[Page layout parsing data]
= = = = = = =

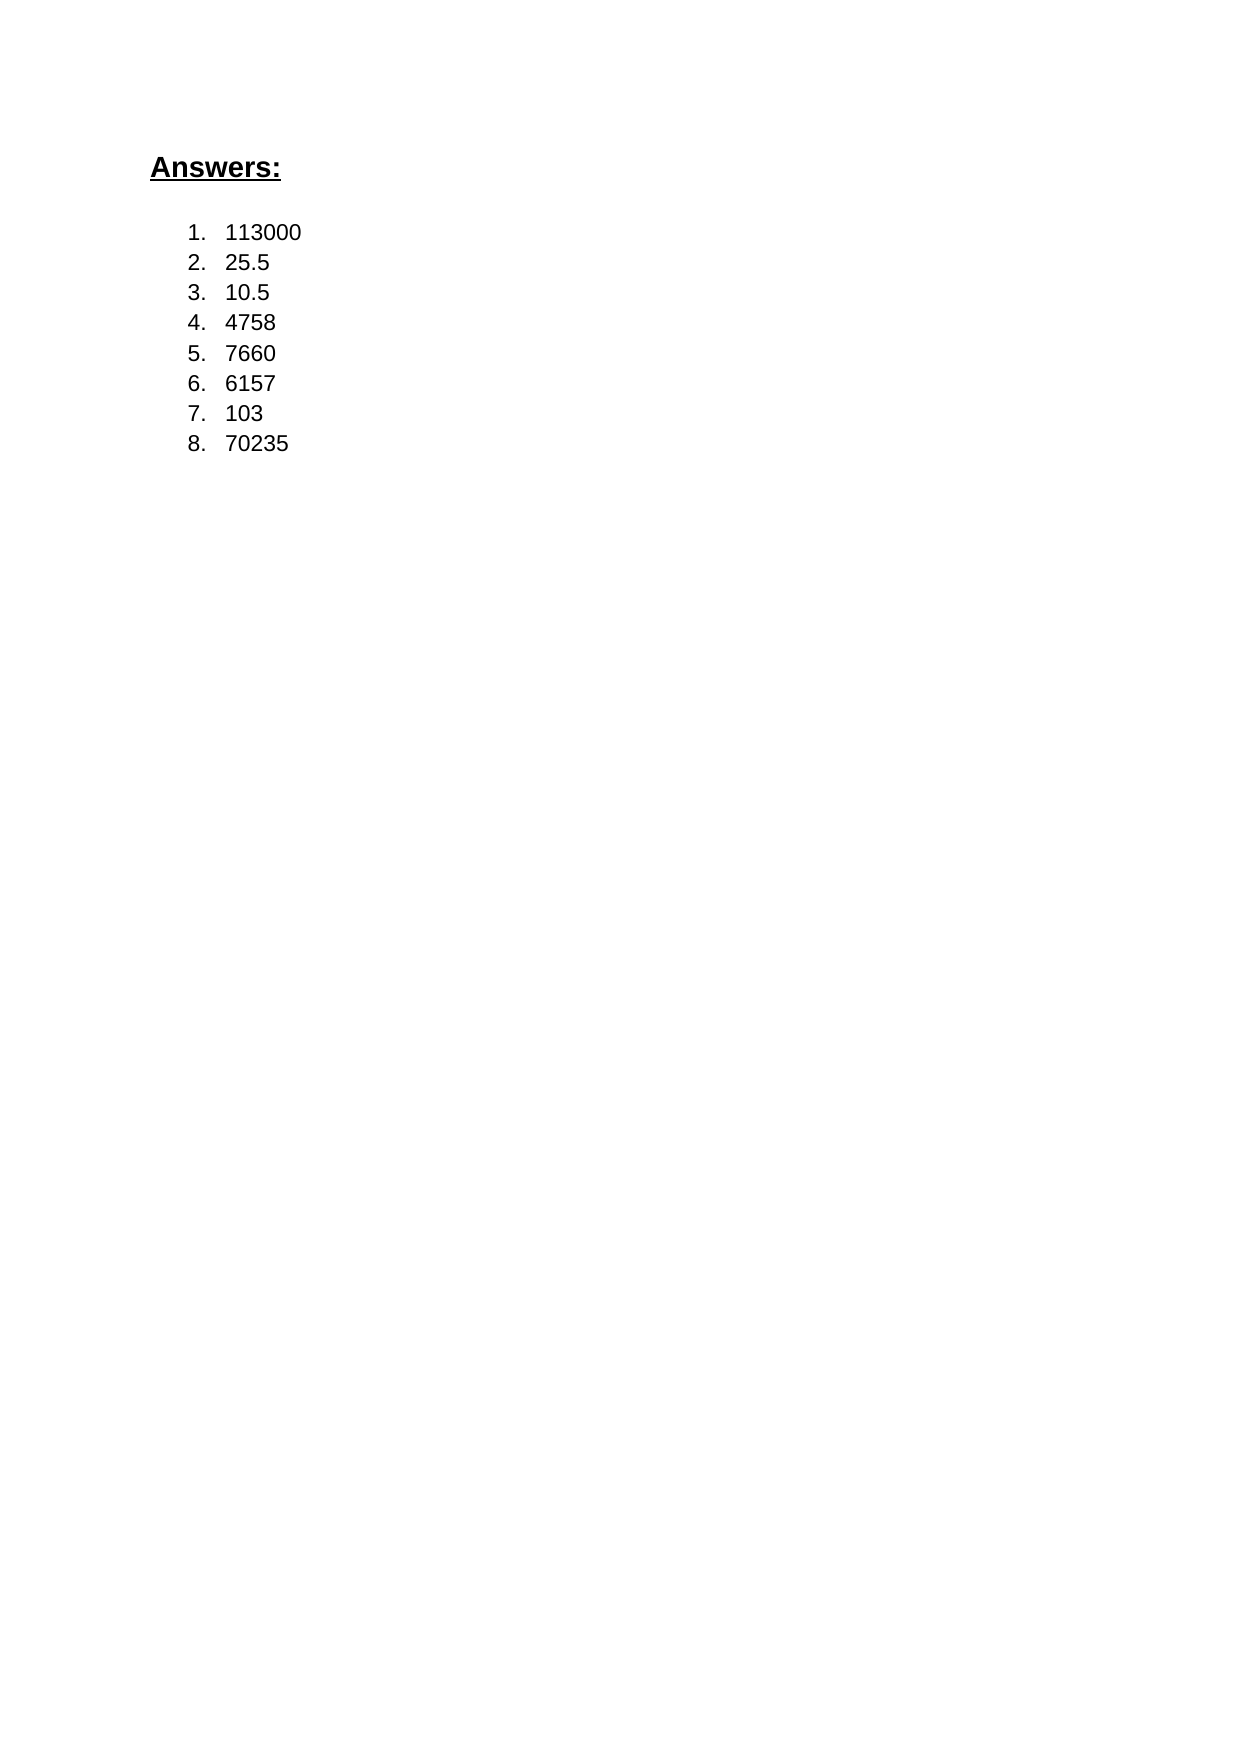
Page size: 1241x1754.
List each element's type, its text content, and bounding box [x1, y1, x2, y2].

list 6157 [187, 370, 1090, 396]
list 10.5 [187, 279, 1090, 306]
list 7660 [187, 339, 1090, 366]
list 70235 [187, 430, 1090, 457]
text Answers: [150, 150, 1090, 183]
list 103 [187, 400, 1090, 426]
list 113000 [187, 219, 1090, 245]
list 4758 [187, 309, 1090, 336]
list 25.5 [187, 249, 1090, 275]
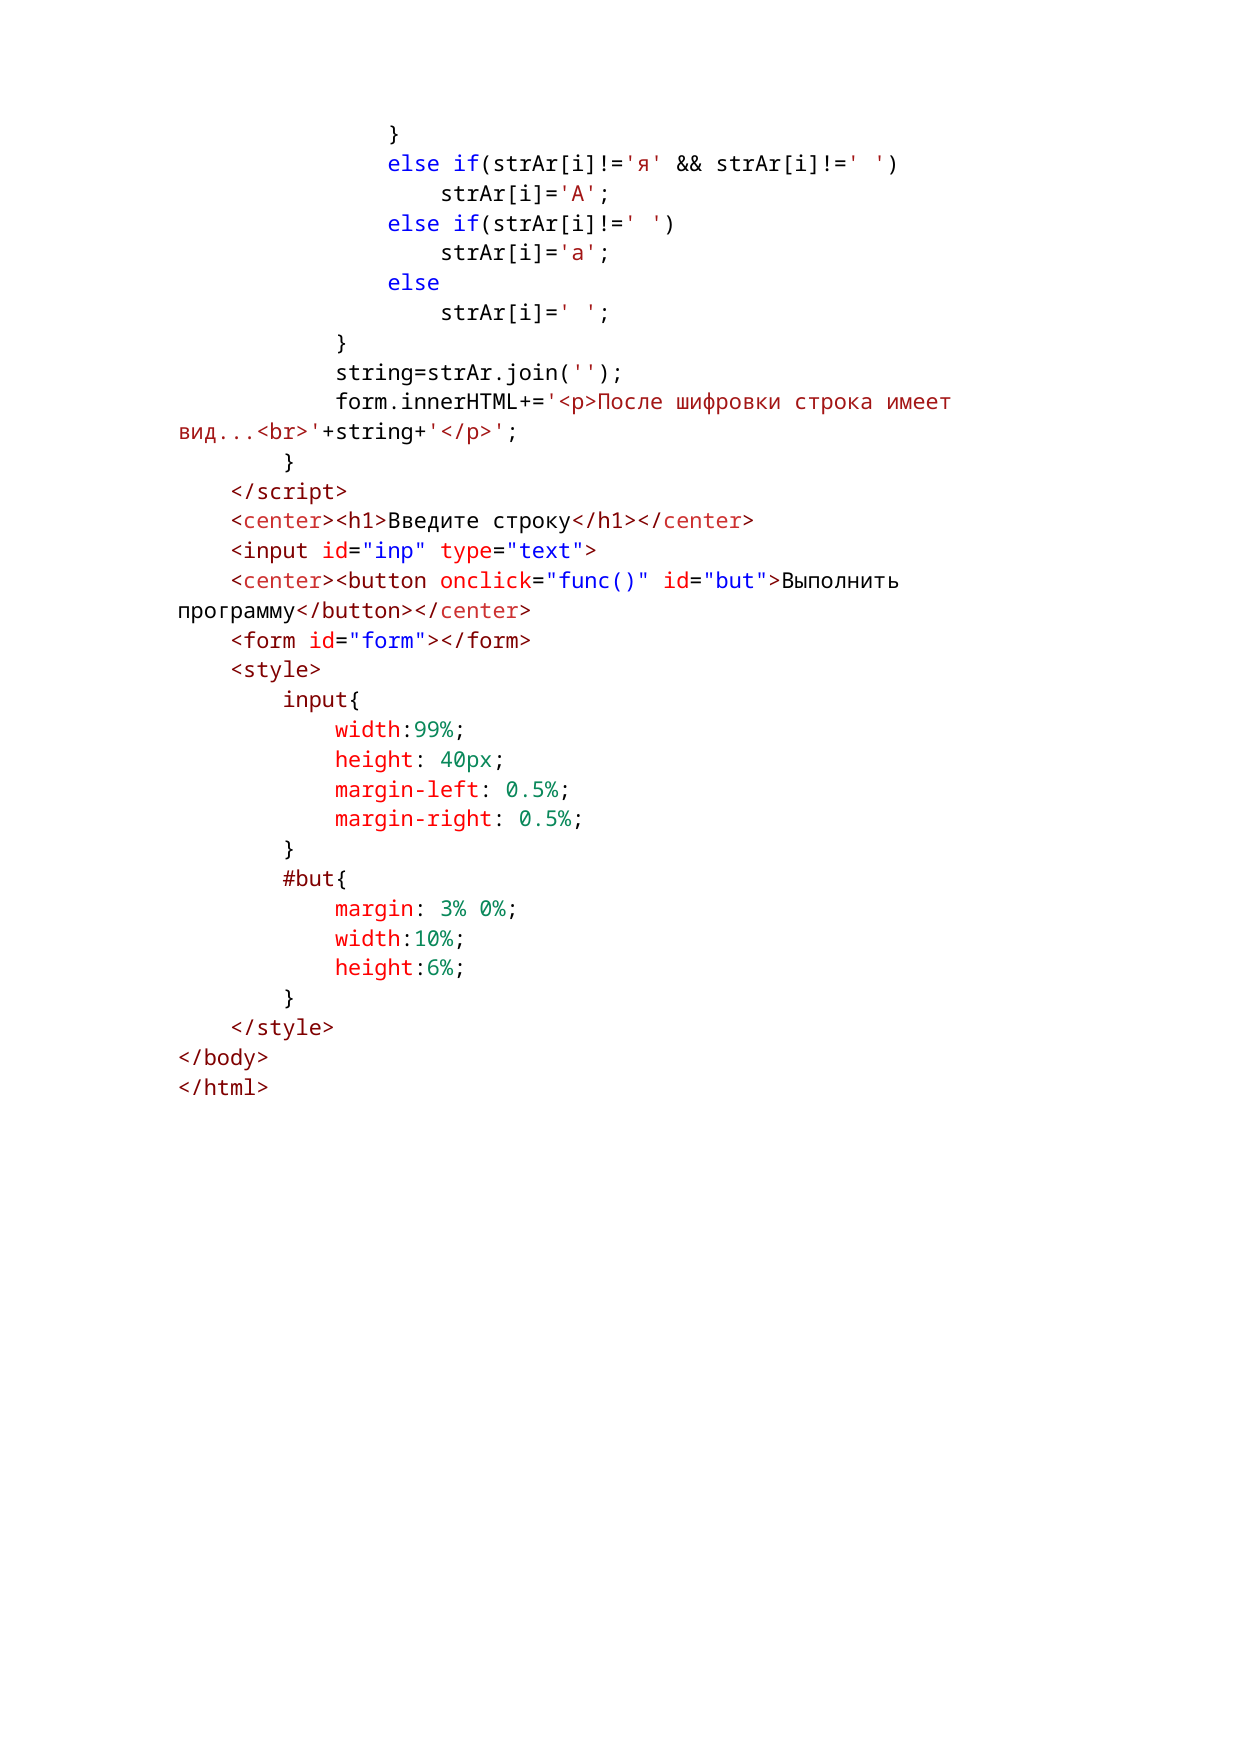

= = = = = = =

Leave out the images and repeat the rest of the data word for word.

Page size: 1241x1754.
List each element's type, its text content, and bounding box [x1, y1, x2, y2].

list 6157 [187, 370, 1090, 396]
list 10.5 [187, 279, 1090, 306]
list 7660 [187, 339, 1090, 366]
list 70235 [187, 430, 1090, 457]
text Answers: [150, 150, 1090, 183]
list 103 [187, 400, 1090, 426]
list 113000 [187, 219, 1090, 245]
list 4758 [187, 309, 1090, 336]
list 25.5 [187, 249, 1090, 275]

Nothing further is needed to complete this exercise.